Wednesday, 20APR2005:

yay, it's comics day !! ooh, plus the 2-disc dvd of hayao miyazaki's 'Nausicaa of the Valley of the Wind', and neil gaiman's storytelling cd, 'Speaking in Tongues'. first reads of 'Oddly Normal' and 'Random Encounter' made the cut. manara's 'Piranese' - enh, only so-so, but so-so manara is still pretty wild.

the biggest bummer, tho, was the fact that my comics store in calgary put this shipment into the mail on the 31st of march. it hit the sorting department for the north (in montreal ??) on the 14th of april. and i didn't get the card in my mailbox until today, the 20th.

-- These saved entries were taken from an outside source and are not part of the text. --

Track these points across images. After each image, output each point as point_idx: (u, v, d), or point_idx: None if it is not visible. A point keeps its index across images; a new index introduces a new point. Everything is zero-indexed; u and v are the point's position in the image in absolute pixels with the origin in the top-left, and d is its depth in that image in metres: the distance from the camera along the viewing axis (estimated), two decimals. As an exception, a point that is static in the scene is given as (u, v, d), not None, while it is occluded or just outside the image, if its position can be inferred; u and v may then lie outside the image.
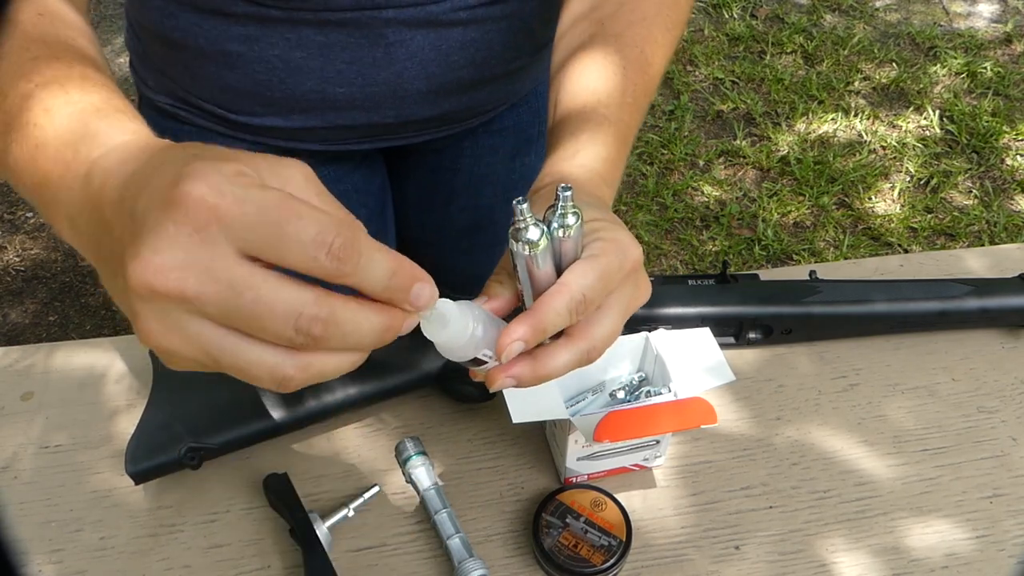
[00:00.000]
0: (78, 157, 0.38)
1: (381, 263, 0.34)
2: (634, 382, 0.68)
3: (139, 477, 0.65)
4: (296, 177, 0.35)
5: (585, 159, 0.54)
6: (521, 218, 0.42)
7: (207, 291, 0.31)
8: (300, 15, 0.68)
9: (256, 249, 0.32)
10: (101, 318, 1.91)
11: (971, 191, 2.24)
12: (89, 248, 0.38)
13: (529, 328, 0.42)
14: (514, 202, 0.41)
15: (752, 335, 0.78)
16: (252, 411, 0.68)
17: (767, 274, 0.80)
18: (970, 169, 2.29)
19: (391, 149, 0.84)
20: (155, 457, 0.65)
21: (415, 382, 0.72)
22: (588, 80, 0.58)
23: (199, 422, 0.67)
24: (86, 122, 0.40)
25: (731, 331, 0.77)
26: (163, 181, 0.31)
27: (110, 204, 0.35)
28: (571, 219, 0.43)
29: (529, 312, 0.43)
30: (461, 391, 0.73)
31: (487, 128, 0.87)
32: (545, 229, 0.42)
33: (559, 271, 0.44)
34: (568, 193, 0.42)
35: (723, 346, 0.78)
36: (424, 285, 0.36)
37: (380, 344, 0.36)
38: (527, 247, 0.42)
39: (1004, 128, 2.39)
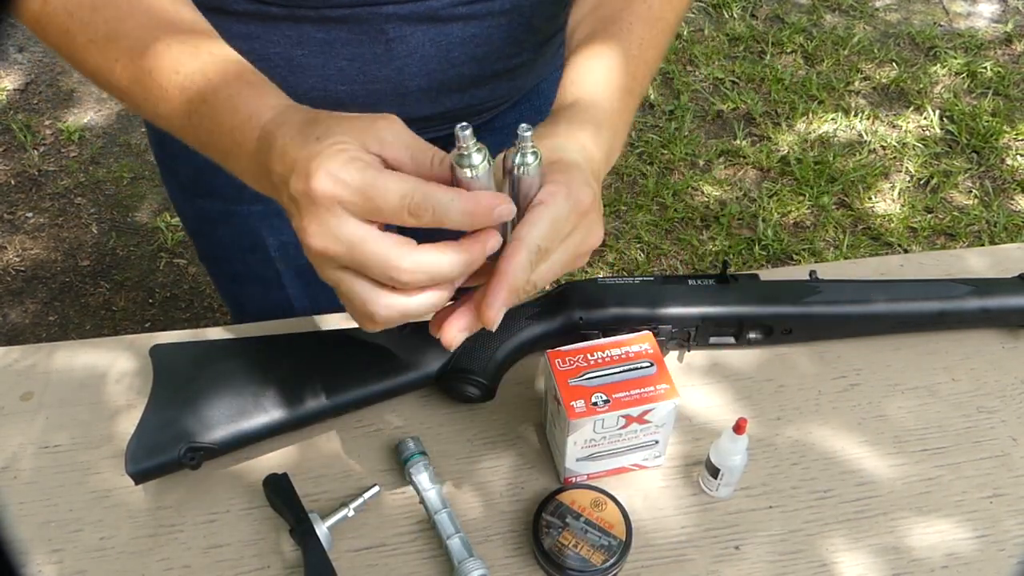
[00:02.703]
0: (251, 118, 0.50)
1: (456, 207, 0.45)
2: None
3: (139, 477, 0.65)
4: (387, 136, 0.46)
5: (598, 89, 0.57)
6: (464, 145, 0.45)
7: (331, 248, 0.45)
8: (301, 12, 0.68)
9: (366, 217, 0.45)
10: (101, 318, 1.91)
11: (971, 191, 2.24)
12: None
13: (507, 292, 0.47)
14: (457, 128, 0.44)
15: (752, 335, 0.78)
16: (252, 411, 0.68)
17: (767, 274, 0.80)
18: (970, 169, 2.29)
19: None
20: (155, 457, 0.65)
21: (415, 382, 0.72)
22: (592, 65, 0.60)
23: (199, 422, 0.67)
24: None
25: (731, 331, 0.77)
26: (302, 174, 0.45)
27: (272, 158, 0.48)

3 weeks ?? what the f*** !! canadian north flies 3 times per week from calgary to edmonton to yellowknife to iqaluit on the way to ottawa. first air flies the same route starting in edmonton at the same frequency. why do things still have to get sorted in central canada - what, us colonies aren't allowed to trade directly with each other without their benevolent oversight ?

  • links of the day: infrared cameras used to uncover classics from egypt (original 'independent' article now behind fee-wall) and vesuvius. oliver morton writes:
    no one dreamed they'd one day be the last of their  
    kind on earth, their words read with light that the 
    eye cannot see, rewritten on discs of melted sand.